Exercise description: Give the lines of the listing below as a JSON list of strings, one string per line and blank lines omitted, starting with the line that contains "class: Insecta" and going on through the line that contains "common name: Eastern Pine Elfin".

Extracted data entries
>>

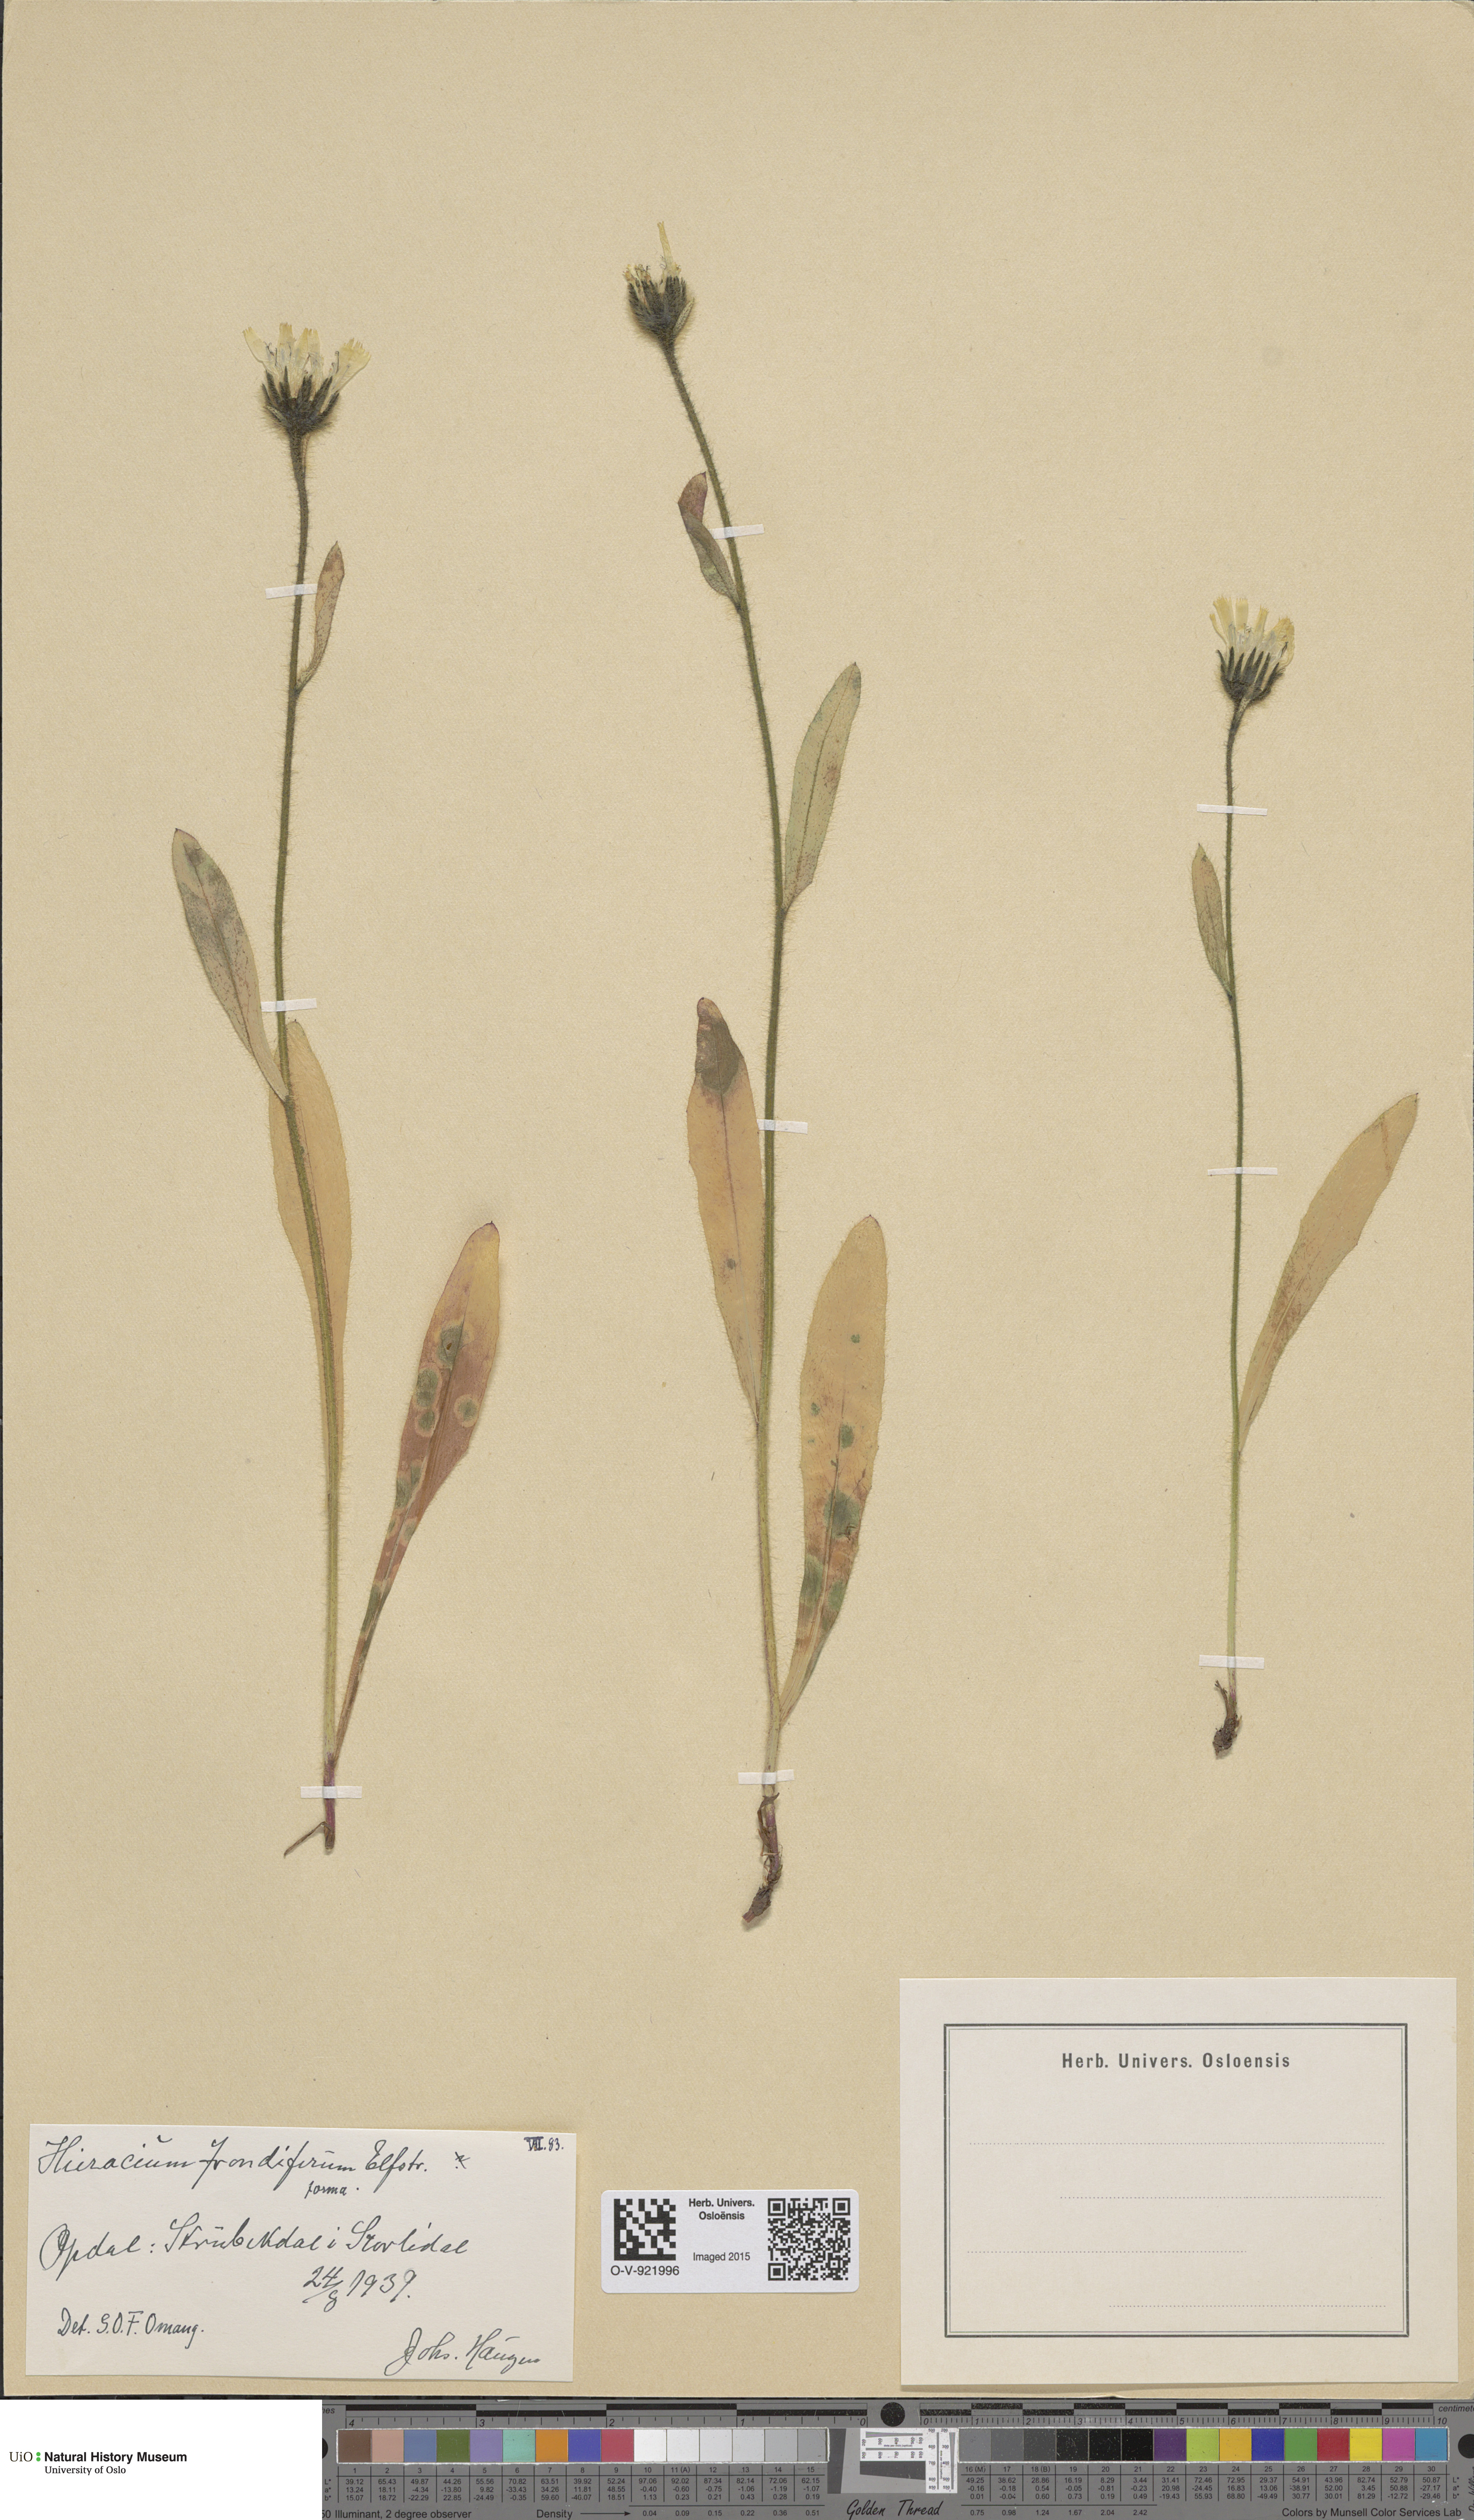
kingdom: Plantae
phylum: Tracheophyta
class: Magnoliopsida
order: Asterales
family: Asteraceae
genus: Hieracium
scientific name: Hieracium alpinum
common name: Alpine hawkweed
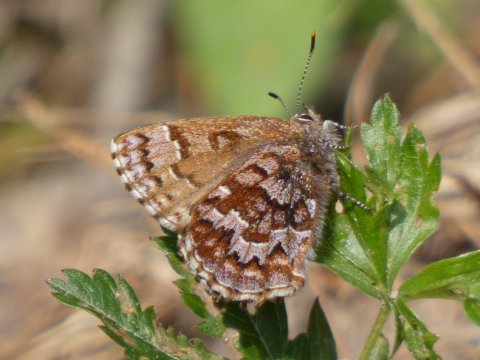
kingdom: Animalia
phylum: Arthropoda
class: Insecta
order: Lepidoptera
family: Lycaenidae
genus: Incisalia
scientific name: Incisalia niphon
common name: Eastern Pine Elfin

<<
>>

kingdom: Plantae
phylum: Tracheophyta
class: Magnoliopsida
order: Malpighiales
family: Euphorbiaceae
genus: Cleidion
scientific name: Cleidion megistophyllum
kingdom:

<<

Solution:
[
  "class: Insecta",
  "order: Lepidoptera",
  "family: Lycaenidae",
  "genus: Incisalia",
  "scientific name: Incisalia niphon",
  "common name: Eastern Pine Elfin"
]